Il trend sui mercati esteri parla chiaro: «Il nostro punto di forza sono i vini dell’Etna, ma subito dopo c’è il Frappato, soprattutto sul mercato americano che è una sentinella del gusto del vino. Lì attira una grande attenzione ormai da 5-6 anni. E adesso c’è richiesta anche nel Regno Unito». Nicosia, che oggi vanta ben 60 ettari di vigneti nel territorio di Vittoria, organizza spesso eventi con il Frappato protagonista nelle pizzerie e nelle zone estive turistiche: «Servito fresco si può bere anche come aperitivo e in orari pomeridiani. A febbraio facciamo l’open day per la presentazione del catalogo: in un angolo aperto ai ristoratori proponiamo la pizza abbinata al frappato».

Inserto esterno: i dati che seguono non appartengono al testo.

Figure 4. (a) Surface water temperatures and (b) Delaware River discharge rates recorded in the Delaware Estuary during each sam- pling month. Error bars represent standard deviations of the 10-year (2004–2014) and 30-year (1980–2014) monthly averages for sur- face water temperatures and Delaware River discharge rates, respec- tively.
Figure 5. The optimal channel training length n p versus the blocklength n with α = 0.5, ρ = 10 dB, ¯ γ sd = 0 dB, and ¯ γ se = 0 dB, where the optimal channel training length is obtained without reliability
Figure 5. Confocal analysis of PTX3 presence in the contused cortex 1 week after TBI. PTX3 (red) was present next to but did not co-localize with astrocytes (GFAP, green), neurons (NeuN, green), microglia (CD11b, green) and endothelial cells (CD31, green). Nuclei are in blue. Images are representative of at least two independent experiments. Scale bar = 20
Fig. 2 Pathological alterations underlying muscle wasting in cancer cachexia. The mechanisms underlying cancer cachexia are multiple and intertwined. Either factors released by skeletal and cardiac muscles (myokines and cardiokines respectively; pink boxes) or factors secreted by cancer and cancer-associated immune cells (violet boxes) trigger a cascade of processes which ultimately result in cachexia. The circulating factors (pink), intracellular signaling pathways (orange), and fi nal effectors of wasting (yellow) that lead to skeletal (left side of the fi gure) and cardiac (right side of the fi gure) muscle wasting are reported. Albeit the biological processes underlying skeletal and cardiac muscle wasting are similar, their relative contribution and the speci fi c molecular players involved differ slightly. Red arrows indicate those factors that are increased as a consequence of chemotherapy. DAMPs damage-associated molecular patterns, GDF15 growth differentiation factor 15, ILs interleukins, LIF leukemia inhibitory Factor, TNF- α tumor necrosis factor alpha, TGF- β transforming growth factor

E il fascino di questo vitigno conquista anche le aziende storiche della Sicilia occidentale come Donnafugata. Gabriella Favara, ultima generazione della famiglia Rallo, assicura: «È un vino veramente attuale, versatile, piacevole anche d’estate. È uno dei miei vini preferiti. Io amo il rosso e amo il pesce: grazie al Frappato le due cose possono andare insieme. Lo stesso se penso al sushi, al tataki di tonno, alla pizza o ai piatti siciliani. Il Frappato dà la possibilità di far scoprire una nuova anima dei rossi siciliani innovativi: una varietà siciliana estremamente rappresentativa del territorio che mostra che il nostro stile si è rinnovato». Può essere anche la chiave per avvicinare i più giovani? «Assolutamente sì. Può agevolare l’avvicinamento al vino delle nuove generazioni. Il Frappato è una varietà molto pop che ci può aiutare a raggiungere i giovani consumatori». In generale, per Gabriella Favara, «è un’opportunità: un rosso estivo da servire un po’ più fresco che può conquistare il momento dell’aperitivo e nuove fasce di consumo: dobbiamo essere noi a comunicarlo al meglio».
Un vitigno che ancora deve essere scoperto in tutte le sue sfaccettature: Giovanni Gurrieri, per esempio, ha vinificato il frappato sia in rosato che in bianco, realizzando anche uno spumante ancestrale e un metodo Martinotti più un metodo classico con un blend di frappato e nero d’Avola. «A livello enologico mi piace tanto: la spumantizzazione veloce dà ottimi risultati perché mantiene i suoi profumi. Se l’uva è buona di base puoi divertirti a sviluppare le sue varie espressioni».
Ma la modernità del frappato ha dei solidi fondamenti anche nella scienza. La ricerca ampelografica dimostra che il frappato è solo uno dei tanti vitigni siciliani che presenta una relazione di stretta parentela con il sangiovese. I più affidabili studi genetici sulle varietà siciliane riconducono l’appartenenza del frappato alla più ampia famiglia dei nerelli, coltivati da tempo immemore sia nell’area orientale (nerello mascalese) che in quella occidentale dell’isola (perricone). La stretta relazione genetica di questi vitigni con il sangiovese – frutto dell’incrocio tra varietà di origini greche e varietà italiche acclimatatesi sulla costa ionica della Calabria – racconta anche un filo conduttore comune: vini scarichi di colore, freschi, vibranti, bevibili. Una via siciliana (e italiana) al vino che abbandona gli eccessi del passato e si orienta verso diverse originali declinazioni di vino contemporaneo.